Standing Committee of the Supreme People's Assembly
- Passed by: Standing Committee of the Supreme People's Assembly
- Passed: 18 January 2023

= Pyongyang Cultural Language Protection Act =

2023 North Korean law

The Pyongyang Cultural Language Protection Act is a legislation concerning prohibiting South Korean-style language in North Korea. It was passed by the Standing Committee of the Supreme People's Assembly on 18 January 2023. The law criminalizes the use of South Korean-style language and expressions by North Koreans, with a maximum penalty of death.

== History ==
The law was passed on 18 January 2023.

== Provisions ==
The law is made up of five chapters and 65 articles. Article 2 describes South Korean language as "a jumbled together language that has completely lost the essentials of the Korean language due to its vocabulary, grammar and intonation becoming Westernized, Japanized and Sinicized. It is a lowly and disgusting garbage language that exists nowhere else in the world".

Article 5 states that the "nationwide struggle to completely eliminate remnants of the puppet language" as a "serious political and class struggle that affects the very fate of our socialist system and the very existence of our people and future generations".

Article 6 states that "the State shall treat anyone who imitates or spreads the puppet [South Korean] language as garbage contaminated with puppet culture and as criminals. Anyone, regardless of the seriousness of the matter, shall face serious legal sanctions, including the death penalty.

Article 19 (Ban on Imitating Puppet Style Titles) prohibits citizens from "the use of titles in the puppet style such as young people calling non-relatives oppa [elder brother] or adding nim [an honorific attached to the end of titles or names] at the end of a professional title." The article continues by saying "citizens can use the title oppa until the end of their time in the Korean Children’s Union, but starting from their time in the Socialist Patriotic Youth League, they must use the titles dongji and dongmu."

Article 22 (Ban on Imitating Puppet Style Intonation) prohibits citizens from imitating "puppet style intonation by raising and lengthening their intonation at the end of a phrase in an obsequious, lilting and nauseating way." It calls South Korean-style accent "a long drag of the tail of a horse that is servile, revealing, and disgusting".

Article 31 (Strengthening Education and Control to Eliminate the Puppet Language Style) mandates institutions, enterprises, and organizations to "strengthen education and controls over their employees and students to ensure they clearly understand that supporting the schemes of the enemies to distort our style of socialism from within is a traitorous act".

Article 33 mandates "notification and criticism of parents who fail to properly educate their children".

Article 35 (Education Through Public Struggle) mandates legal institutions, including social safety institutions to "conduct public struggles in various formats and sizes, including revelations through documentation, mass struggle meetings, public arrests, public trials, and public executions to break the spirits of those contaminated by rotten puppet culture and to awaken the masses at large".

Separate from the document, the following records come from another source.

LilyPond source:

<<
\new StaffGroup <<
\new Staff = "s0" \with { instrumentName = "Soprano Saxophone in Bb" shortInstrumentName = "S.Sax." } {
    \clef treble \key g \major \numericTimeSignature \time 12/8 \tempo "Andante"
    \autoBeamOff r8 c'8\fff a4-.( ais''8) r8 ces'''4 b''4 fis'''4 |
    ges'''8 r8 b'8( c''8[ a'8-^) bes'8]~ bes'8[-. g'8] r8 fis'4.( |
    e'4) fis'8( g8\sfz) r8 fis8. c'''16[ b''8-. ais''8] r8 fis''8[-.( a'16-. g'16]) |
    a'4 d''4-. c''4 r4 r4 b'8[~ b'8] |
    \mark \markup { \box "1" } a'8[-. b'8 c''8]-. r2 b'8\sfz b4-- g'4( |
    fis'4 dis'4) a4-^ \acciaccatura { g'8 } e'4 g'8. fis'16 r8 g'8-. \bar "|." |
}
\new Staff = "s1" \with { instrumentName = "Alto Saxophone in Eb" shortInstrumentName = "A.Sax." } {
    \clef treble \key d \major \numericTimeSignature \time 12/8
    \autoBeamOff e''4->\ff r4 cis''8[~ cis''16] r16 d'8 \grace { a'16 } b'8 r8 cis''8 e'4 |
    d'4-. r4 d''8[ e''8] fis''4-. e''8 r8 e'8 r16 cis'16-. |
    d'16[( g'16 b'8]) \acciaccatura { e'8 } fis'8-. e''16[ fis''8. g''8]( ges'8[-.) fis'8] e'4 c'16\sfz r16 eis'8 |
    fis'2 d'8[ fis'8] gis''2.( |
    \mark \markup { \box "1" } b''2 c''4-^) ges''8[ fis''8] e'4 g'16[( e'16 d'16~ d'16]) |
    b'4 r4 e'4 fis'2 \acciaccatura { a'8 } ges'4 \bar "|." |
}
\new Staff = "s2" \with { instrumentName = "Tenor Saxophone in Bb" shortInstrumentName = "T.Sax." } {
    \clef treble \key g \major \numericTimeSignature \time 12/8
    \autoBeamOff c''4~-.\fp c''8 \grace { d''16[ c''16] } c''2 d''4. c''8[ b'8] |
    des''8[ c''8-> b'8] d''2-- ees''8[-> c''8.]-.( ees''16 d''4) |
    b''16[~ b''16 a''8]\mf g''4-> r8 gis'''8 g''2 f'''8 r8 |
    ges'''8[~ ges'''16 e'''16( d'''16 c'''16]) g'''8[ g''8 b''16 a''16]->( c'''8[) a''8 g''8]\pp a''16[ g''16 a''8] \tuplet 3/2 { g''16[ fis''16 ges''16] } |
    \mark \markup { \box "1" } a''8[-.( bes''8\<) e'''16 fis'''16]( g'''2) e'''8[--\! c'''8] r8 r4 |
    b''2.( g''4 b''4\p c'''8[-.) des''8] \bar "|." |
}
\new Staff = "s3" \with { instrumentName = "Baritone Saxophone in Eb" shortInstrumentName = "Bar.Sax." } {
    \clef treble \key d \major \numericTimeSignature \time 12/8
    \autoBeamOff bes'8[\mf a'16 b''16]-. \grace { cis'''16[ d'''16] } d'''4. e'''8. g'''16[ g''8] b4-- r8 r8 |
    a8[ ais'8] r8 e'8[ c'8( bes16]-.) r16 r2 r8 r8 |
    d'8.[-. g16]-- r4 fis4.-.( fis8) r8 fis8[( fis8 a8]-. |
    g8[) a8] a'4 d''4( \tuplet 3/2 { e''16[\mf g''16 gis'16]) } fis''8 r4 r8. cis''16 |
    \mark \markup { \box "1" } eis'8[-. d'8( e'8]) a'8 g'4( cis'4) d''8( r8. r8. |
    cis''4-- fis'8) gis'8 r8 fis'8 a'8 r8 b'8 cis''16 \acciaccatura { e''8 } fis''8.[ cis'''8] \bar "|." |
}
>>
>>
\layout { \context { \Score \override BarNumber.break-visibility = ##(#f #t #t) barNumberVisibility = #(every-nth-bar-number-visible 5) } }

Article 58 (The Crime of Using the Puppet Language) specifices a penalty of six years or more of reform through labor for anyone that is "found to be speaking, writing, sending messages, or exchanging emails in the puppet language or creating printed materials, video recordings, compilations, pictures, photographs, or scrolls using the puppet language’s writing style".

Article 59 (The Crime of Propagating the Puppet Language) specifices a penalty of ten years or more of reform through labor for anyone that is "found to be teaching the puppet language to others or circulating printed materials, video recordings, compilations, pictures, photographs or scrolls using the puppet language writing style", with the penalty rising to lifetime sentence of reform through labor or the death penalty in serious cases.